▶ Your goal: In the records below, which lines include "been"? Copy them.

[Collected data]
+ + + + + + +

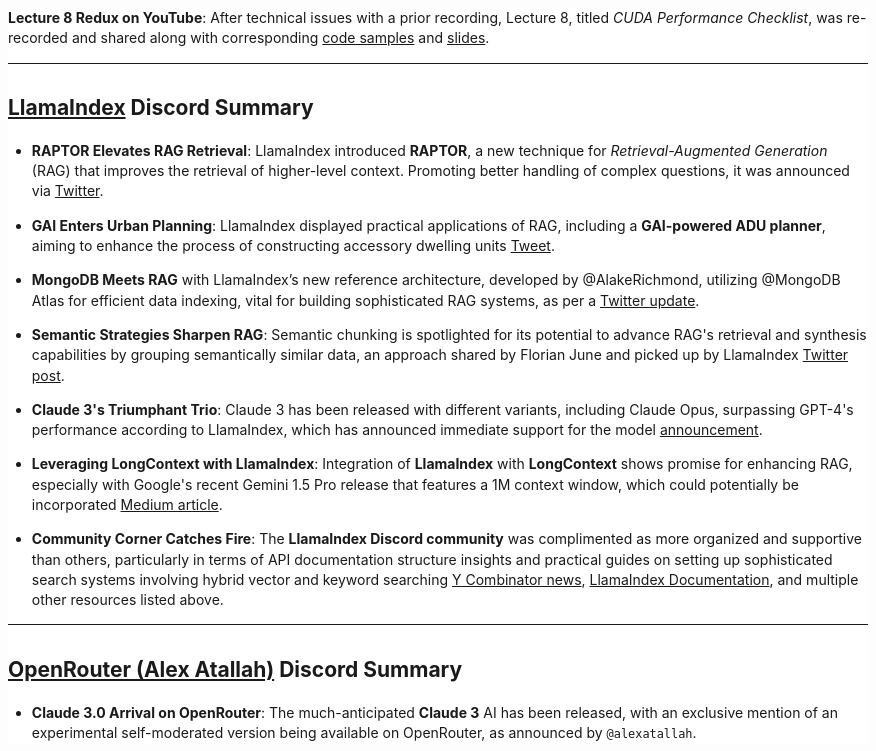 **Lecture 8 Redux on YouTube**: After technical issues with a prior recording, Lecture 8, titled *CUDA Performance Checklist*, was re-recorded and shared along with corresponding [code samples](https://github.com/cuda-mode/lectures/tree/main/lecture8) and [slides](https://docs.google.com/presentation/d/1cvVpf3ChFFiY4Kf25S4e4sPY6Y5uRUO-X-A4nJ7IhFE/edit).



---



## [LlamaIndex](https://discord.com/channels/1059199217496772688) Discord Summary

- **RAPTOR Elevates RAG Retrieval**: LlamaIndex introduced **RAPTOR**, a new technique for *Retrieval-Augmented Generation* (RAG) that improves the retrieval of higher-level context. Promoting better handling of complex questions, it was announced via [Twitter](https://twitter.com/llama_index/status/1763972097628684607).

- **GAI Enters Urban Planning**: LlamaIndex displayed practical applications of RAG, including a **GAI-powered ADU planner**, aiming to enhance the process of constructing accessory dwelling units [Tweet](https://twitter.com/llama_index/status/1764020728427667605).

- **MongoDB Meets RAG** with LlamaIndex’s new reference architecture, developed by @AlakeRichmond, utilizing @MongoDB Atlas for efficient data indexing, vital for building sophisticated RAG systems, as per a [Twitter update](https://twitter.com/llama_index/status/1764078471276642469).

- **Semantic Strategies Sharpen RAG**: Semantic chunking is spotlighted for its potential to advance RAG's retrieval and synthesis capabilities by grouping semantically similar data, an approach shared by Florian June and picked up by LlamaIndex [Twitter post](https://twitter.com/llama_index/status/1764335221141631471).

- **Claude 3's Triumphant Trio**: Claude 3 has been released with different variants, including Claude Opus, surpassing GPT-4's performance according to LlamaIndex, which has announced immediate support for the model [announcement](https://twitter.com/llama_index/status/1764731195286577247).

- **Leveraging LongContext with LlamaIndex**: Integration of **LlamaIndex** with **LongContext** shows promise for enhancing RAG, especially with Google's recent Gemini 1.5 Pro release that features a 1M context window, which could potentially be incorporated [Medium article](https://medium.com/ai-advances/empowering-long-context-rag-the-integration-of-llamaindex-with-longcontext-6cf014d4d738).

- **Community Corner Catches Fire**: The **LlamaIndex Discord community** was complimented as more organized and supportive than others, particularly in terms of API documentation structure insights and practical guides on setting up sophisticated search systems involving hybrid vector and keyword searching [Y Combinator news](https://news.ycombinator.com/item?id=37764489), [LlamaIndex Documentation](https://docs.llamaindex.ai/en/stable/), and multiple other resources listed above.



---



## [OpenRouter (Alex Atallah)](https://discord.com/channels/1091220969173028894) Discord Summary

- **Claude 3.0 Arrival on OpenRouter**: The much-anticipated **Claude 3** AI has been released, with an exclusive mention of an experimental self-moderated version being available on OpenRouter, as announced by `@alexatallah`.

+ + + + + + +

▶ Exercise output:
- **Claude 3's Triumphant Trio**: Claude 3 has been released with different variants, including Claude Opus, surpassing GPT-4's performance according to LlamaIndex, which has announced immediate support for the model [announcement](https://twitter.com/llama_index/status/1764731195286577247).
- **Claude 3.0 Arrival on OpenRouter**: The much-anticipated **Claude 3** AI has been released, with an exclusive mention of an experimental self-moderated version being available on OpenRouter, as announced by `@alexatallah`.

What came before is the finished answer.